Uriarte accused the left of refusing to condemn communism, as was done in a European Parliament resolution in 2009, supported by conservatives, social democrats and liberals. In Spain, the PSOE and the PCE, which did not end well with each other in the Second Republic, have preferred to recognize the role that the communists played practically alone in the fight against the dictatorship.

Along these lines, Jon Iñarritu, from Bildu, remembered Miguel Hernández, Rafael Alberti, Pablo Picasso or Jorge Semprún as communists who are difficult to label as totalitarians. The socialist Indalecio Gutiérrez said that his party condemns all totalitarianisms and recalled that the PP has not condemned Francoism in plenary session, because it only did so in a Commission. Voted in favor of that conviction at a meeting of the Constitutional Commission in 2002 and it has not done so on other occasions for different reasons, for example not to endorse the transfer of Franco’s remains from the Valley of the Fallen.

It is difficult to catch up with all the declarations of the PP on the Franco regime. At times, it is true that his spokesmen have condemned him. But very recently, Pablo Casado put Francoism and the democracy of the Second Republic on the same level, which he called a period of “lawless democracy”, ignoring that the right won one of the elections held in that historical period, thereby that there was some law.

The PP usually affirms that only the left is interested in remembering the Franco regime. Now Casado has promised to annul the historical memory law, the one that exists now and the new one that the Government wants to be approved. He says these things are of no interest to anyone. In Thursday’s session, he decided that Spaniards are interested in talking about Soviet communism.

The Vox spokesman began by boasting that they are against “ideas as toxic as the fascists or the communists.” The trick is to separate the Franco dictatorship from fascism. In the end, they always leave a space for surprise that does not surprise anyone. “We will not allow the yoke and arrows to be destroyed in Spain, a symbol long before the Falange,” said Francisco José Contreras.
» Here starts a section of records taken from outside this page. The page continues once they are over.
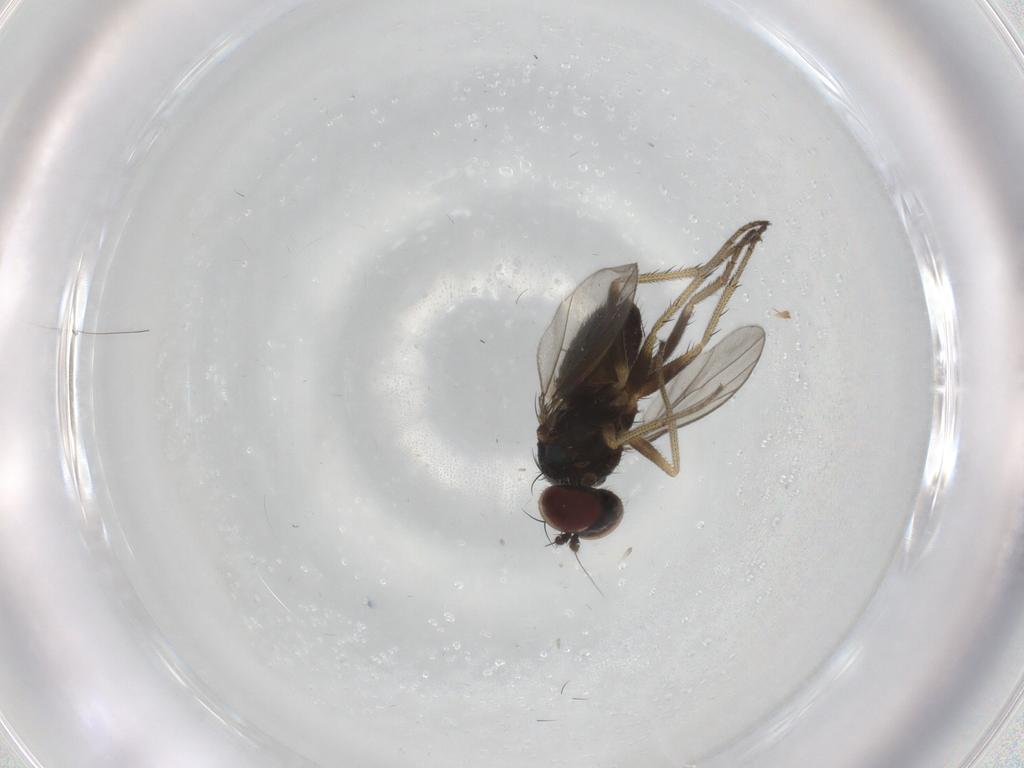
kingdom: Animalia
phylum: Arthropoda
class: Insecta
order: Diptera
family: Dolichopodidae
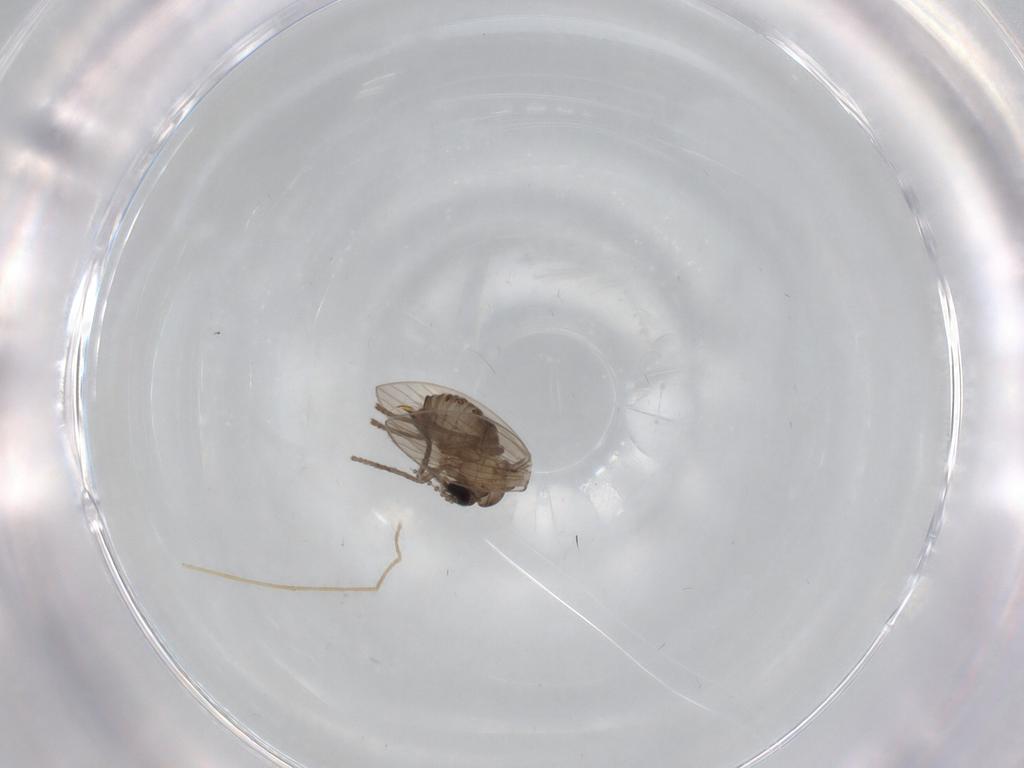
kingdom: Animalia
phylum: Arthropoda
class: Insecta
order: Diptera
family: Psychodidae
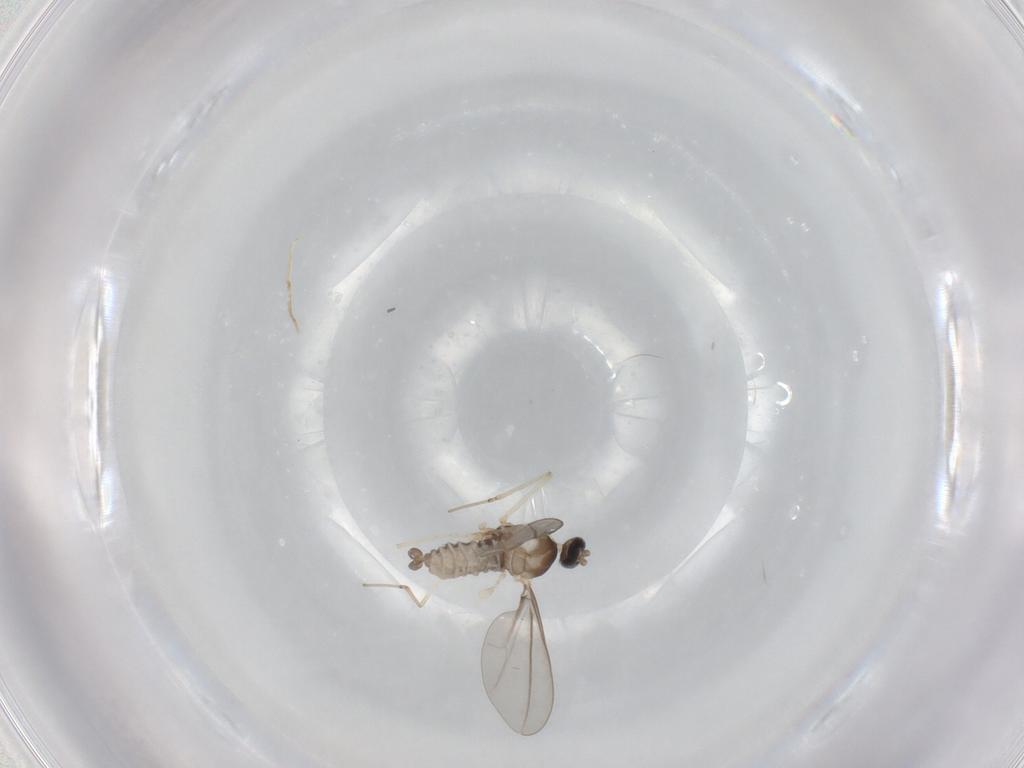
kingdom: Animalia
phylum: Arthropoda
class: Insecta
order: Diptera
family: Cecidomyiidae
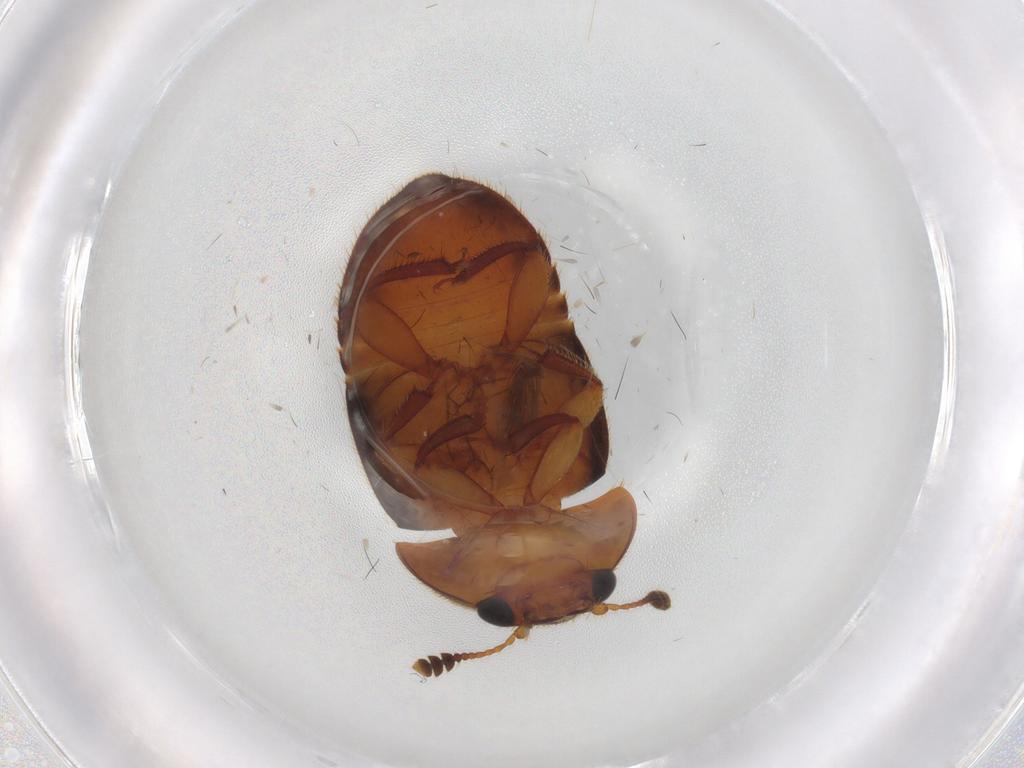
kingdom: Animalia
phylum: Arthropoda
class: Insecta
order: Coleoptera
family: Nitidulidae
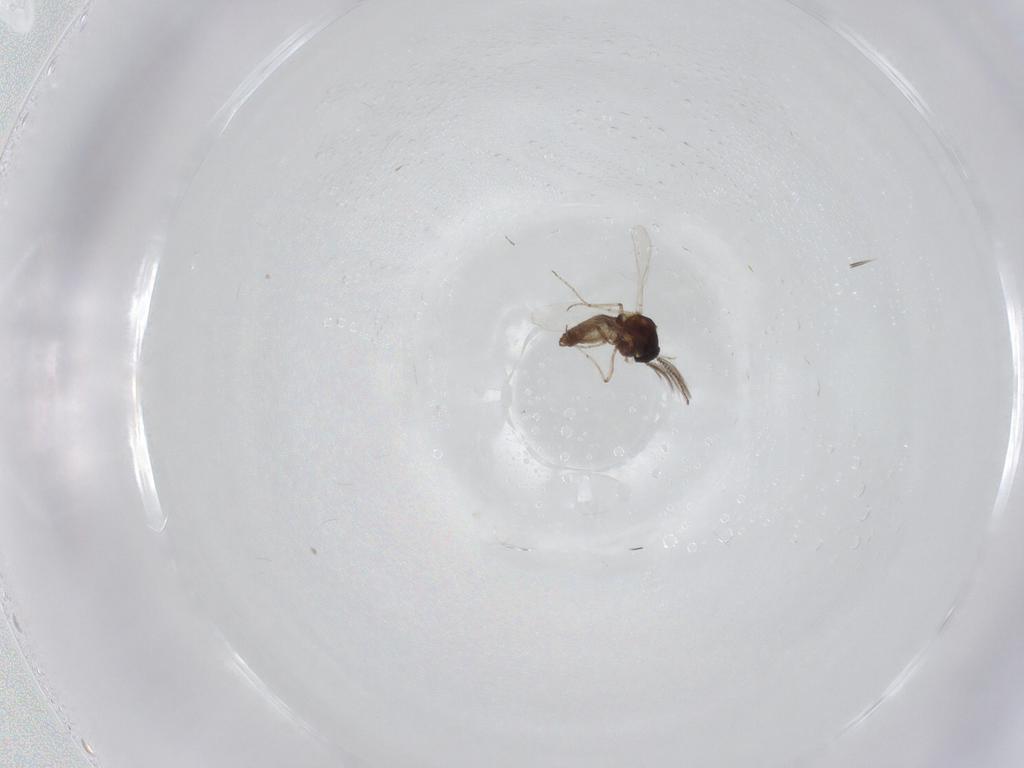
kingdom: Animalia
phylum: Arthropoda
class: Insecta
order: Diptera
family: Ceratopogonidae
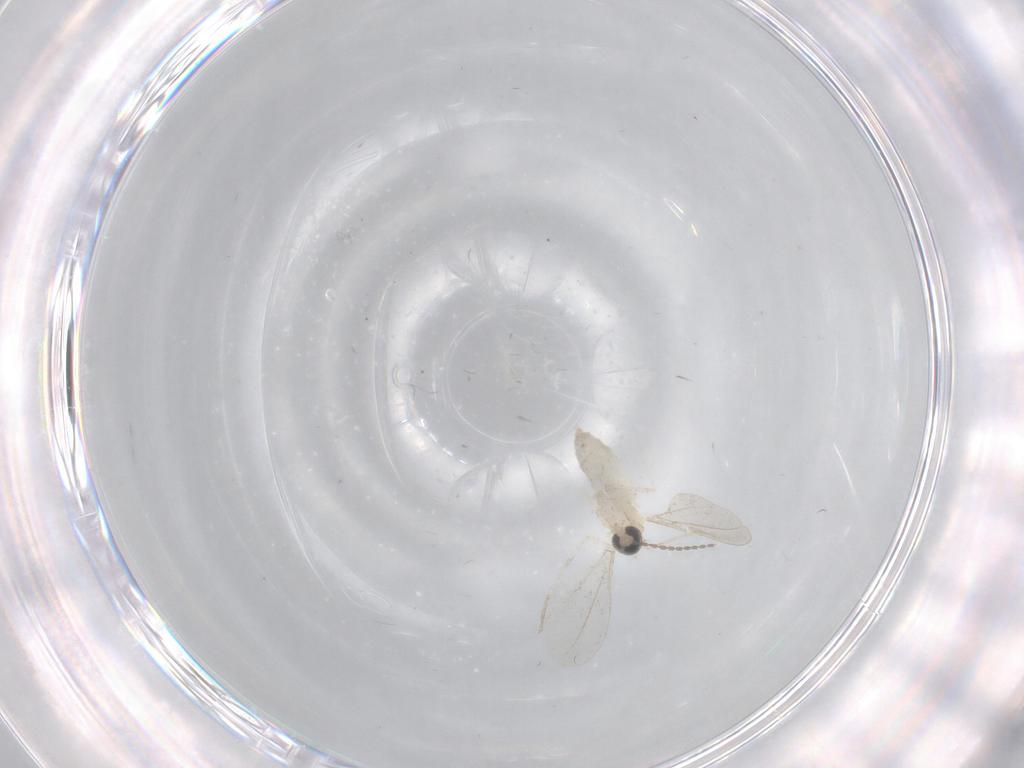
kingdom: Animalia
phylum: Arthropoda
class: Insecta
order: Diptera
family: Cecidomyiidae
Obviously, the yokes and arrows that multiplied throughout Spain for decades were placed by the dictatorship to pay homage to the Falangists.

Another NLP that was discussed in the Commission – the deputies love NLP, even though they know that governments pass them by – was presented by United We Can to remove medals and decorations awarded to leaders of totalitarian regimes and convicted people for crimes against humanity or contrary to democratic values. Gerardo Pisarello recalled that in 1978 King Juan Carlos granted the necklace of Isabel la Católica to General Videla, leader of a dictatorship that eliminated 30,000 Argentines. There are parts of history that remain for the annals of shame and can hardly be erased.

Spanish governments use these decorations to please foreign heads of state with whom they want to have good relations, and so all kinds of Latin American and African dictators or Persian Gulf monarchs have been awarded for decades. The opposition recalled Thursday that Konstantín Chernenko or Fidel Castro were also awarded.

If there is not even a basic consensus on the past of Spain and if the right believes that historical memory is a dirty thing that stains the mind just by referring to it, get everyone to agree on the foreign countries to which it is owed honoring is simply impossible. At least, the PP has brought us a novelty this week: historical memory is a horror unless it serves to shout a few shouts against the Government.